Sunita Sharma is reportedly India's first woman cricket coach and a former cricketer. Having trained dozens of first-class and international cricketers, she received the Dronacharya Award in 2005.

==Early life and playing career==
A sports fan from childhood, Sharma played kho kho at the national level before gradually developing interest in cricket. Having lost her father at age four, it was her mother who advised her to take up the relatively more popular sport of cricket so that she could make a career out of it. Sharma soon rose up the ranks as a medium pace bowler and was selected in the national team. She claims that despite being part of the playing eleven of a Test match against Australia in 1975 she was left out on the morning of the match.

==Coaching career==
Noticing her lack of interest in academics, Sharma's mother enrolled her into a cricket coaching programme in Janki Devi Memorial College in Delhi. In 1976, she became the first woman to receive a coaching diploma from the National Institute of Sports in Patiala. According to Sharma, people were reluctant to send their children to her as they preferred male coaches but "people found out that I am equally capable as compared to my male colleagues" after one year. She credited the media who used to "write about me and appreciate my work. All that gave me enough strength to carry on initially."

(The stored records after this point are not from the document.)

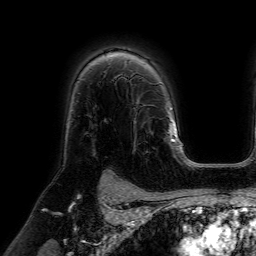
Breast MRI (dynamic contrast-enhanced), one axial slice. Slice 48 of 64 in the series (ordered by position). Cropped to one breast. Dynamic contrast-enhanced series, time point 2 of 7 at this slice position (early post-contrast). 1.5 T. TE 4.6 ms, TR 7.2 ms. 2.5 mm slice thickness. 256 × 256 image matrix, field of view 225 × 225 mm. Female patient.
Annotated regions visible in this slice (semi-automatic segmentation, software-assisted and operator-edited):
- enhancing-tissue mask used for the functional tumour volume (all voxels passing the contrast-enhancement thresholds inside the analysis volume; usually the tumour): bounding box <132,77,158,154> (left, top, right, bottom; pixels)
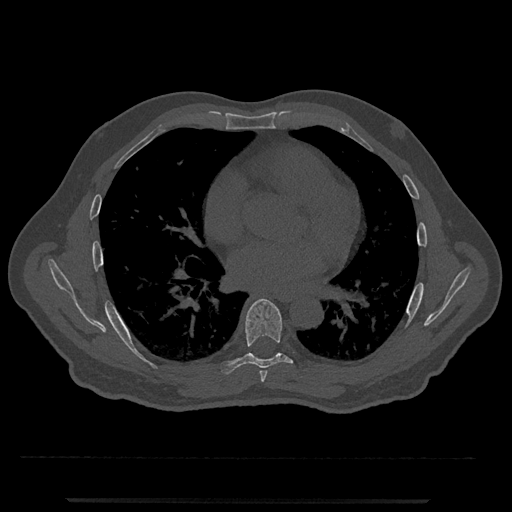
CT including the spine, one axial slice; position 686 of 797 along the scan axis; bone window (W 1800 / L 400 HU); 0.5 mm slice thickness; 512 × 512 image matrix, field of view 419 × 419 mm. Male patient, age 63 years. Case-level facts recorded for this patient, not image findings: primary cancer: prostate.
Structures marked on this image (semi-automatically segmented with operator editing):
- T6 vertebra: bounding box [x1, y1, x2, y2] px = [259, 371, 267, 383]
- T7 vertebra: [220, 299, 293, 375]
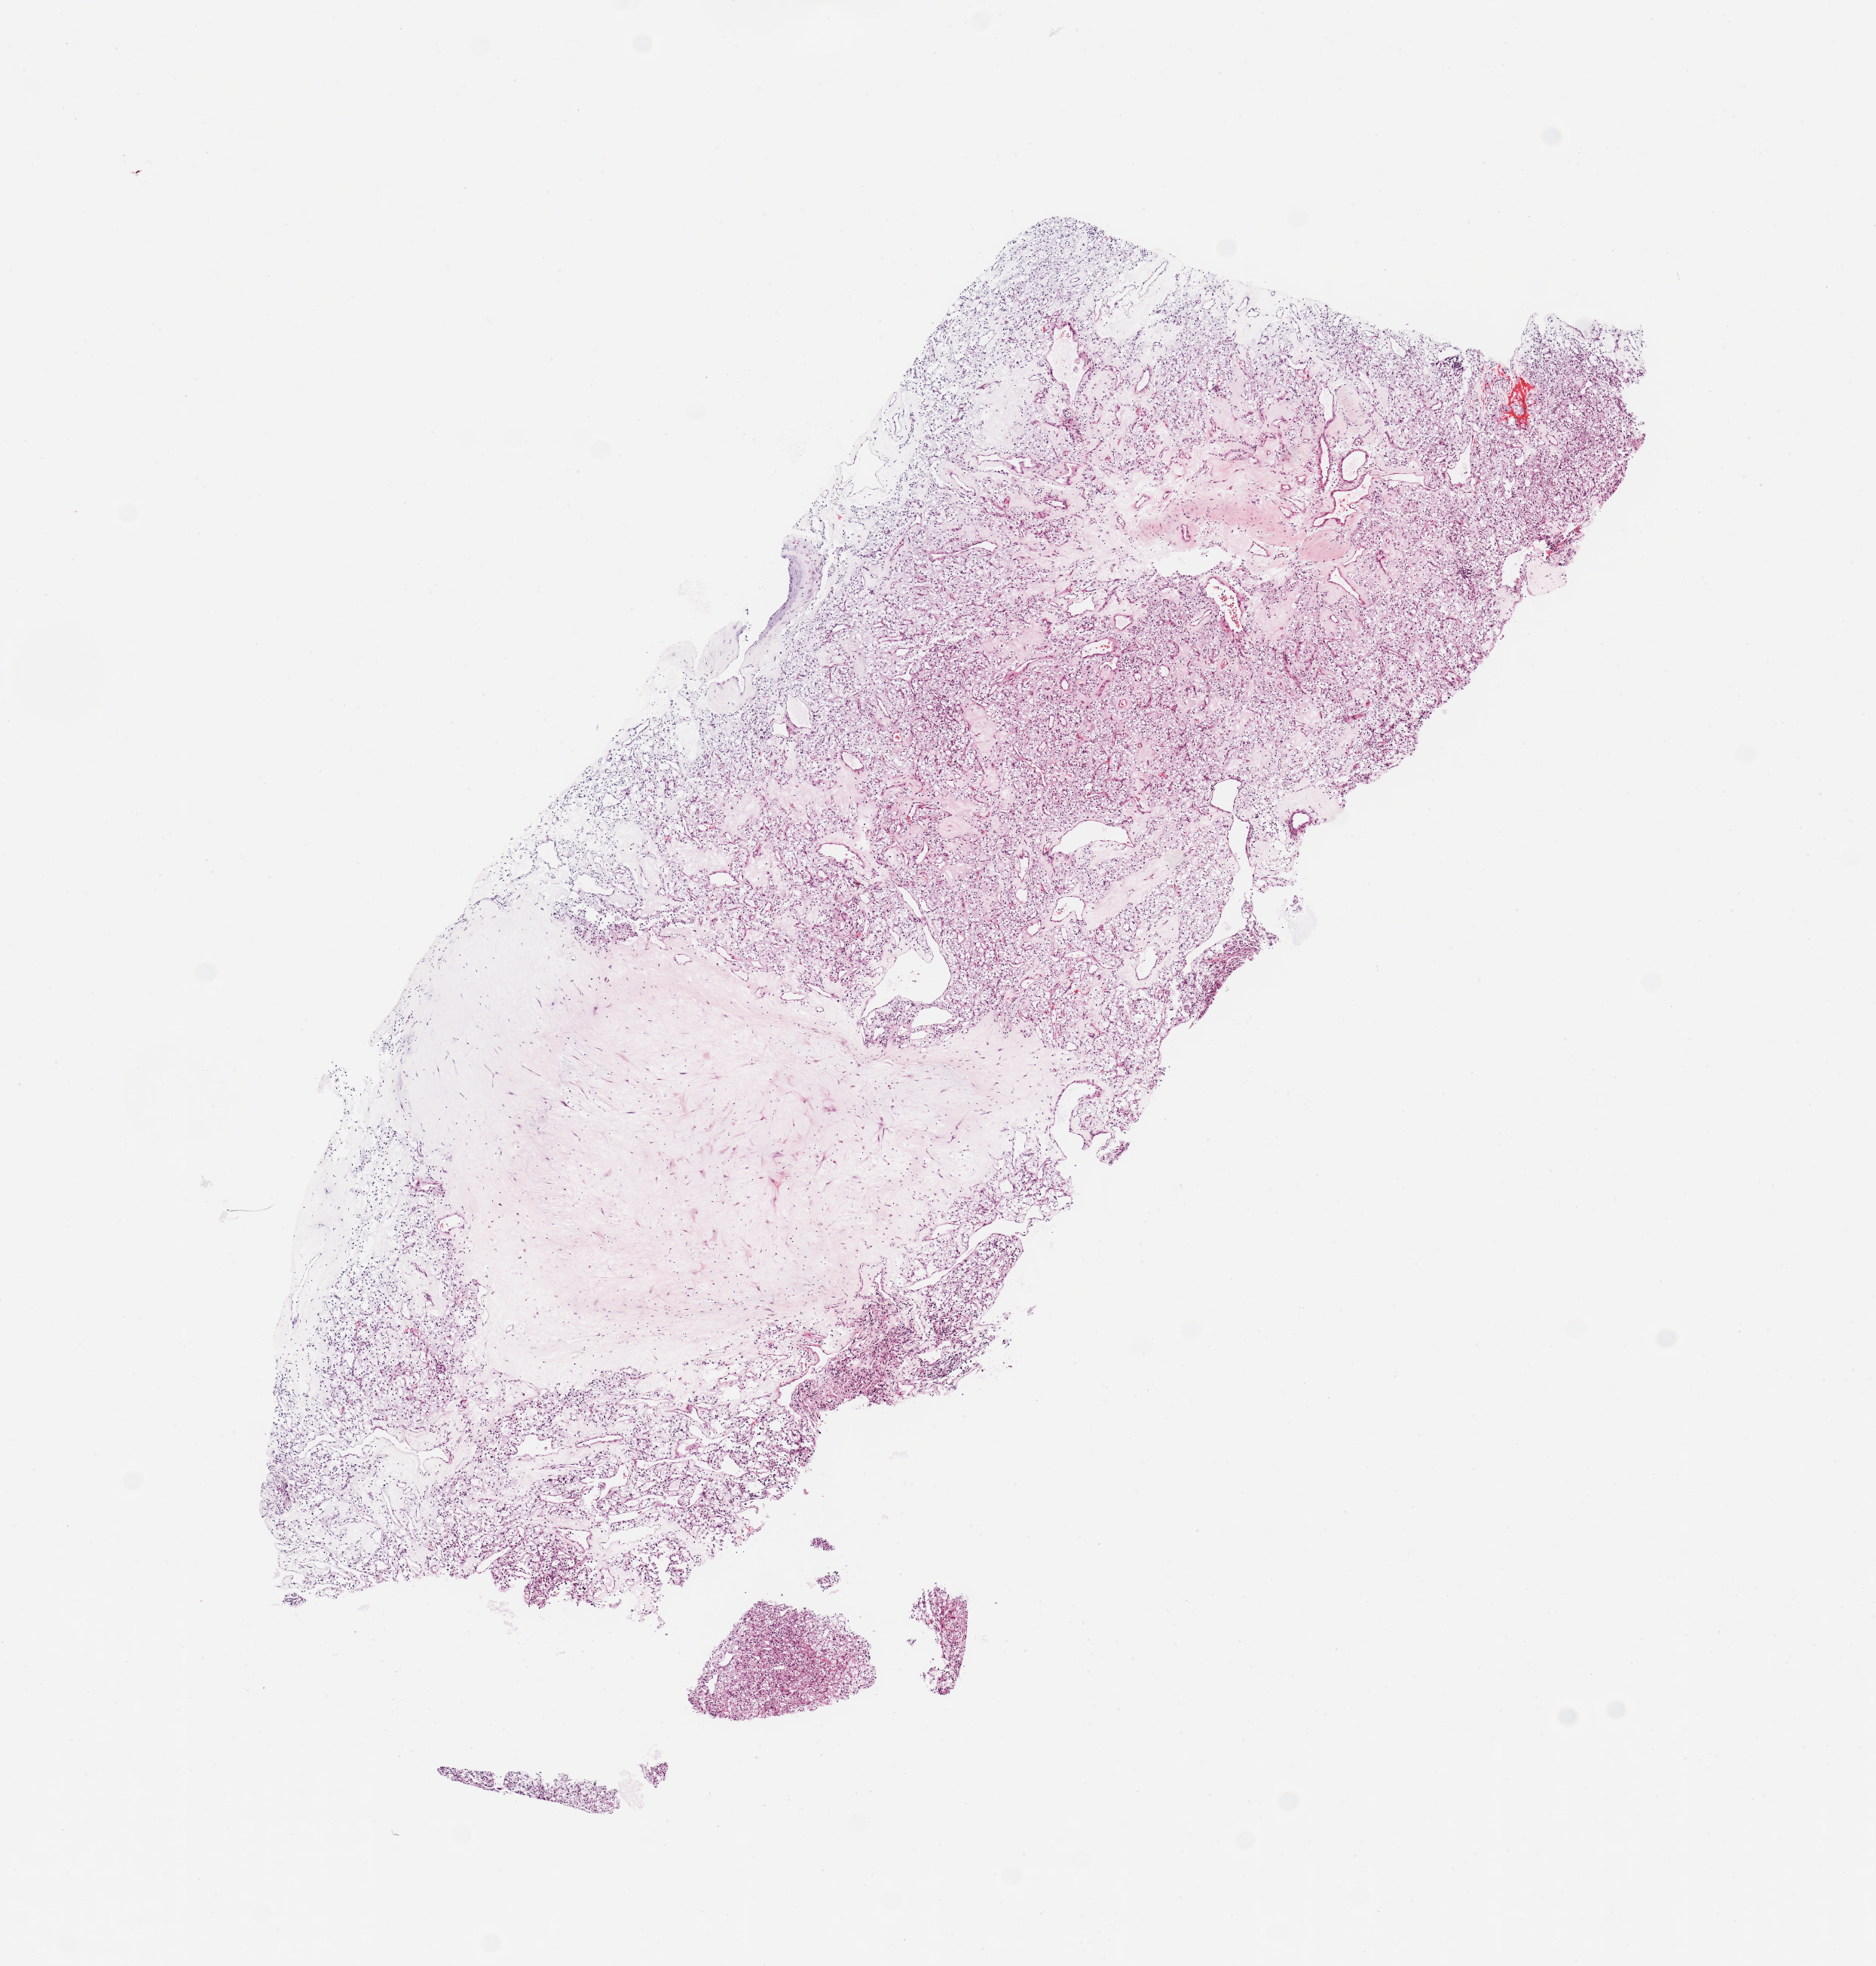
Whole-slide histology image, H&E, a low-resolution overview of the entire scanned area, about 9.8 x 10.3 mm (acquisition: 20x scan); tumour tissue sample, sampled site: kidney. Male, 56 y/o.
Histologic diagnosis: Renal cell carcinoma, NOS.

Over the years, Sharma coached dozens of men and women cricketers who went on to play at international and first-class level. She is reportedly India's first woman cricket coach. Some of her women trainees who played at the international level are Manimala Singhal, Shashi Gupta, Anju Jain, and Anjum Chopra. Between 1975 and 1990, Sharma also conducted coaching camps for international cricketers where the likes of Shantha Rangaswamy, Diana Edulji, Gargi Banerji, Sandhya Agarwal and Shubhangi Kulkarni underwent training. She was the coach of Deep Dasgupta, who played for the men's national team, since he was seven years of age. Since the early-1980s, she trained Indian team probables at Sports Authority of India's National Stadium Cricket Academy in Delhi. She later worked as a coach and manager of the women's national team. She briefly worked on the national women's team selection committee until 2015 when the Board of Control for Cricket in India (BCCI) removed her because she had not played international cricket.

In July 2002, the Women's Cricket Association of India (WCAI) recommended her for the Dronacharya Award. She received the award in 2005.